Lenovo’s ThinkReality A3, designed specifically for enterprise customers, is expected this summer. Lighter and designed for longer wearability than previous products, the smart glasses work in conjunction with a ThinkPad workstation or specific Motorola smartphones.
“The A3 is more content-focused,” says Mike Lohse, Lenovo’s hardware product manager for commercial AR and VR. “Imagine a person going on a sales call with this immersive tool to create a better experience. They can share something tinier than a grain of rice, like a stent, by blowing it up to 6 feet across and pointing out the features. Similarly, if they’re selling an industrial pumping station, they can shrink it down and focus on specific features and functions.”
Other HMDs and smart glasses include Google’s Glass Enterprise Edition 2 and Microsoft Mesh, which uses the company’s HoloLens technology to transport users virtually into one another’s physical environments.
“Microsoft Mesh is a mixed reality platform that powers collaborative experiences with a feeling of presence, meaning users feel like they are physically present with each other, even when they are not,” says Greg Sullivan, director of mixed reality at Microsoft. “People can interact with 3D content or engage with each other through Mesh-enabled apps across any platform or device, including Microsoft HoloLens, VR headsets, smartphones, tablets or PCs.”
Although Microsoft Mesh is still in preview, current customers can download the Microsoft Mesh app for HoloLens 2 and request access to a new Mesh-enabled version of AltspaceVR. This will allow companies to hold 3D virtual meetings with enterprise-grade security features.
The Future of Head-Mounted Displays
As development of HMDs accelerates, Abbruzzese sees the market for these devices growing quickly for enterprise customers.
“Our forecasts show that enterprises are the overwhelmingly dominant buyers of AR headsets for the next several years, but starting in 2023, greater consumer demand will start to take hold,” he says.
Abbruzzese predicts automation will be the next big innovation for AR HMDs.
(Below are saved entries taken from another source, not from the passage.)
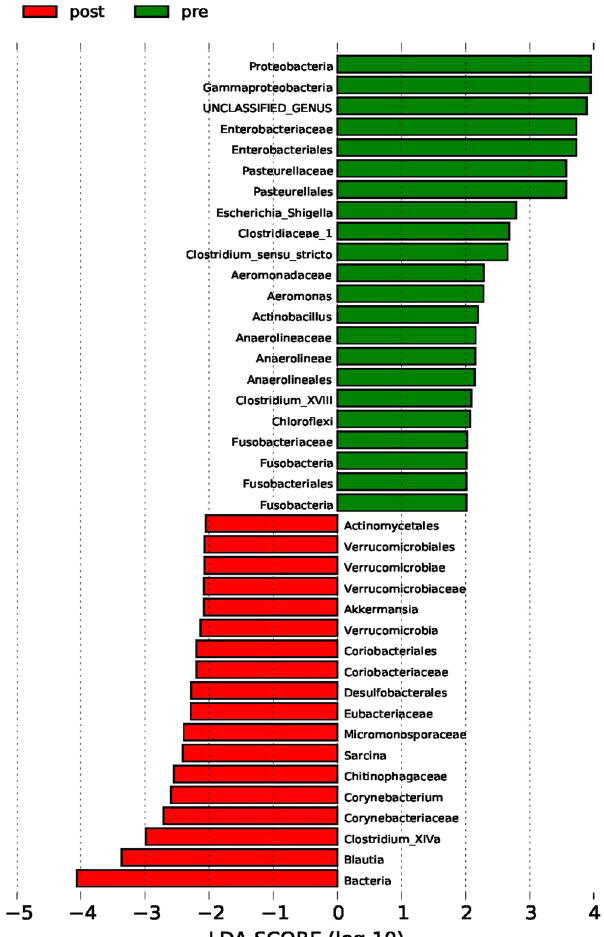
Figure 3. LEfSe analysis of differential species abundance between the pre-LT and post-LT groups was performed. The LDA score is used as the abscissa, and higher scores indicate a greater difference. The red and green horizontal bars represent the species enrichment in the post-LT and pre-LT groups,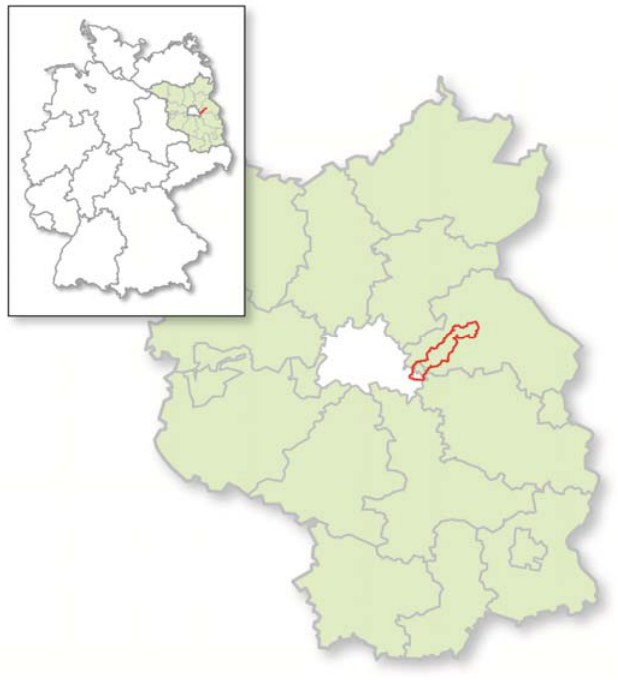
Figure 1. The location of the Berlin-Brandenburg region in Germany and of the Fredersdorf Mill Stream catchment in the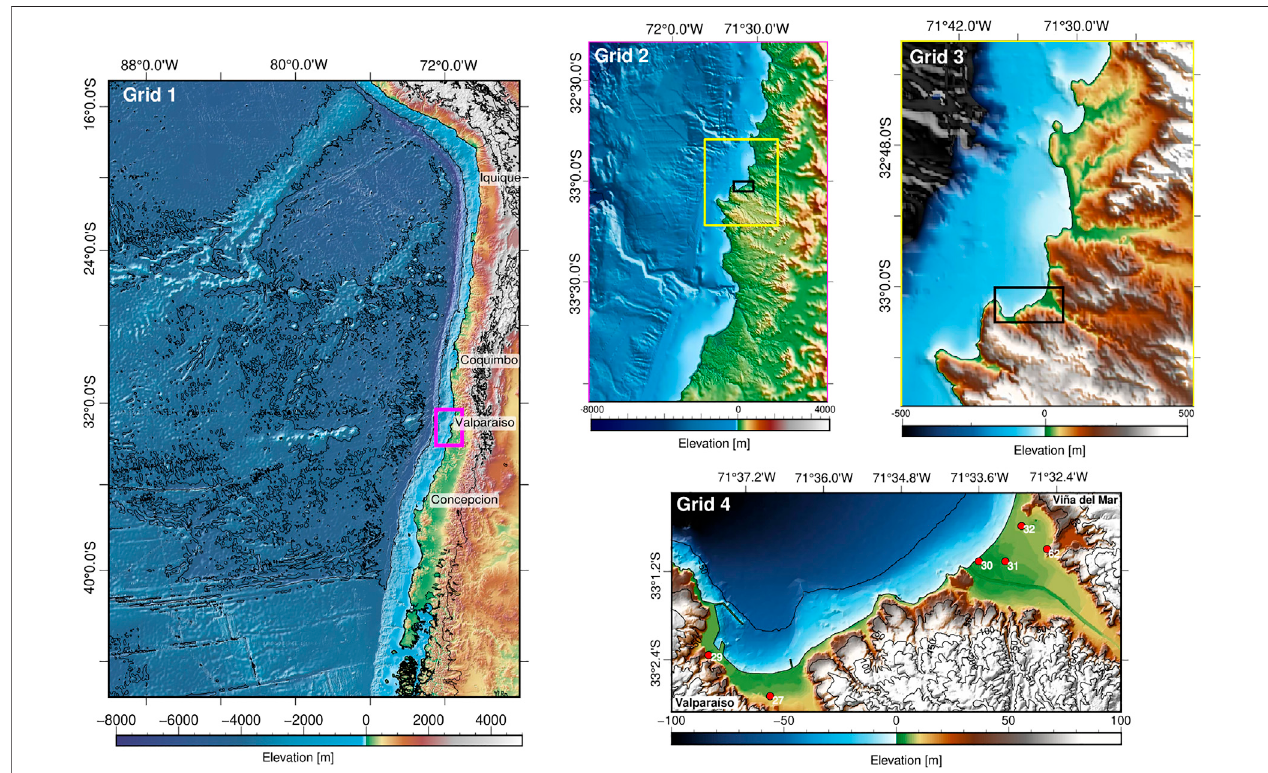
FIGURE3| Nesteddigitalelevationmodelsusedinthenumericalsimulations.Thecolorbarstandsfortheterrainelevationwithresolutionsof30arcsec(grid1),7.5 arcsec (grid 2), 1.875 arcsec (grid 3) and 0.234 arcsec (grid 4). Red points show the points of interest where tsunami arrival times are analyzed.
“Most industries are already using wearable AR for data logging, such as capturing the expertise of trained and seasoned workers while they’re working,” he says. “What comes next is an automated assistant that can take that content and push it out. It only needs to be captured once and then targeted to others when they need it. It’s just-in-time training. Some of this is happening today, but automated assistance will be more ubiquitous three to five years down the line.”